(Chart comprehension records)

────────────────

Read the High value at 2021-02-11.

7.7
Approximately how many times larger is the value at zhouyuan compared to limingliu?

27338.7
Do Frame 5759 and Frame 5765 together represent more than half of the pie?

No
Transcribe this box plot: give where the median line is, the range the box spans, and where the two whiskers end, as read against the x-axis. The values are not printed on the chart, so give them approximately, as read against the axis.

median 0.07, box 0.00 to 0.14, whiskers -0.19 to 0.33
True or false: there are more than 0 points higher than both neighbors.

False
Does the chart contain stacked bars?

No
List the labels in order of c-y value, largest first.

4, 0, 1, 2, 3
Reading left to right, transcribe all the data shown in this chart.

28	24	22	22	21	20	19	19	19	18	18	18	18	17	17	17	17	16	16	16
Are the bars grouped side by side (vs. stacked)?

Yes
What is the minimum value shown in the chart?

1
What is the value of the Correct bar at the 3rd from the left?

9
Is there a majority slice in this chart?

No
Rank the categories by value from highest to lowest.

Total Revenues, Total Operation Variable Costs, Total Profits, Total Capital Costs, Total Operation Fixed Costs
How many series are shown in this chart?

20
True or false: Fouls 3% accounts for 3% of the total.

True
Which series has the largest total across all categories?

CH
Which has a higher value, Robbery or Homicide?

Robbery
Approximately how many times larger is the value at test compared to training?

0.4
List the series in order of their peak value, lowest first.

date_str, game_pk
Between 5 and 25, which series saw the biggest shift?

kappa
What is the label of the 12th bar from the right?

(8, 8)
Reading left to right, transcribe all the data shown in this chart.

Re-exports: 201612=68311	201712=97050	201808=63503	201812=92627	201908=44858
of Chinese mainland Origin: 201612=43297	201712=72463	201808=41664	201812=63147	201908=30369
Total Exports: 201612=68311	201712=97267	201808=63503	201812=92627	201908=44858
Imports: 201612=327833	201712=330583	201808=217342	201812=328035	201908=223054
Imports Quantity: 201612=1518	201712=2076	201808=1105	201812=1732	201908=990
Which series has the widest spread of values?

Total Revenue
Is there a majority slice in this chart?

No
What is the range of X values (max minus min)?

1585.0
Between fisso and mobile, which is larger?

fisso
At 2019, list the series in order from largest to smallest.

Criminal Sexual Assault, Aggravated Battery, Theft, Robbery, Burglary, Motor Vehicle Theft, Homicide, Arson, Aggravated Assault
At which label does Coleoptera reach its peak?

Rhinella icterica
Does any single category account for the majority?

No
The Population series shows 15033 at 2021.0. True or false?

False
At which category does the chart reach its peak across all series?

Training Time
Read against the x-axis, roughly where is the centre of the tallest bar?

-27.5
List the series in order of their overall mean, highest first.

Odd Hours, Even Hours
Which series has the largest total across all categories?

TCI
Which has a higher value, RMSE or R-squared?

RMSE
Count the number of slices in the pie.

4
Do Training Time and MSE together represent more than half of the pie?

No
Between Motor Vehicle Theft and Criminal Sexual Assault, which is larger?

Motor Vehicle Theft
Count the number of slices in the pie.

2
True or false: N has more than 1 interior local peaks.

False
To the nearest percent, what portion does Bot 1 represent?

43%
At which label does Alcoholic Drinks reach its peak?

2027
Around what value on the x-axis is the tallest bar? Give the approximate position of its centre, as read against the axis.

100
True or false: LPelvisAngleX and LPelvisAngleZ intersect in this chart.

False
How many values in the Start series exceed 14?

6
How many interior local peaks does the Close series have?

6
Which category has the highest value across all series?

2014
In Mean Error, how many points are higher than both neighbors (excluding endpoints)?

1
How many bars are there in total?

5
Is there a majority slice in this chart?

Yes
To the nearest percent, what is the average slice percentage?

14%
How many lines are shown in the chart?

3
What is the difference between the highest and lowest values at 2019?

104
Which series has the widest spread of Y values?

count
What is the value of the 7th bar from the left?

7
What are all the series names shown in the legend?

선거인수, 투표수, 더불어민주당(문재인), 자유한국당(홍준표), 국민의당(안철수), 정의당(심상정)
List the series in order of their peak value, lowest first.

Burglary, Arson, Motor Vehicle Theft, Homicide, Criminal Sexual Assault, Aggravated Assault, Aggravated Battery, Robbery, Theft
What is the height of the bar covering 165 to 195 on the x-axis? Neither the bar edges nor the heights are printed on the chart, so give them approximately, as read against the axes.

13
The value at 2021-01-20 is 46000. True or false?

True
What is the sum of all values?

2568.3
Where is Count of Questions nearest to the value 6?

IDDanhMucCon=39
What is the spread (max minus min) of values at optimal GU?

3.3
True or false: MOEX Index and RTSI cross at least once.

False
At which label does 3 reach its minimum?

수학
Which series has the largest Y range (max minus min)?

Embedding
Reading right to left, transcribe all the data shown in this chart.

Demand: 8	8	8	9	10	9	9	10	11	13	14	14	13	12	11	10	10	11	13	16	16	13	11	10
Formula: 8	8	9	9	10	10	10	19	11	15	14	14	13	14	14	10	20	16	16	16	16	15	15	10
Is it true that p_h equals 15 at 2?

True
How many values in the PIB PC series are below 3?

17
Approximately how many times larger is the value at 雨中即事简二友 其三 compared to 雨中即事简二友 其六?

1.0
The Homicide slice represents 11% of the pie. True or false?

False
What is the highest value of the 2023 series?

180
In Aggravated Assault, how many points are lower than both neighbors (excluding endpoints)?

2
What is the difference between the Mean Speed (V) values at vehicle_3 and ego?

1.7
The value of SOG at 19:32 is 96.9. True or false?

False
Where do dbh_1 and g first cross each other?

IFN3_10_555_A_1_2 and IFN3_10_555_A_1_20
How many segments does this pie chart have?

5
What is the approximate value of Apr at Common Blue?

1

────────────────

Retype the lines of the records above without any changes, starting at the line that contains "Odd Hours, Even Hours" and stopping after the line that contains "What are all".

### Output below
Odd Hours, Even Hours
Which series has the largest total across all categories?

TCI
Which has a higher value, RMSE or R-squared?

RMSE
Count the number of slices in the pie.

4
Do Training Time and MSE together represent more than half of the pie?

No
Between Motor Vehicle Theft and Criminal Sexual Assault, which is larger?

Motor Vehicle Theft
Count the number of slices in the pie.

2
True or false: N has more than 1 interior local peaks.

False
To the nearest percent, what portion does Bot 1 represent?

43%
At which label does Alcoholic Drinks reach its peak?

2027
Around what value on the x-axis is the tallest bar? Give the approximate position of its centre, as read against the axis.

100
True or false: LPelvisAngleX and LPelvisAngleZ intersect in this chart.

False
How many values in the Start series exceed 14?

6
How many interior local peaks does the Close series have?

6
Which category has the highest value across all series?

2014
In Mean Error, how many points are higher than both neighbors (excluding endpoints)?

1
How many bars are there in total?

5
Is there a majority slice in this chart?

Yes
To the nearest percent, what is the average slice percentage?

14%
How many lines are shown in the chart?

3
What is the difference between the highest and lowest values at 2019?

104
Which series has the widest spread of Y values?

count
What is the value of the 7th bar from the left?

7
What are all the series names shown in the legend?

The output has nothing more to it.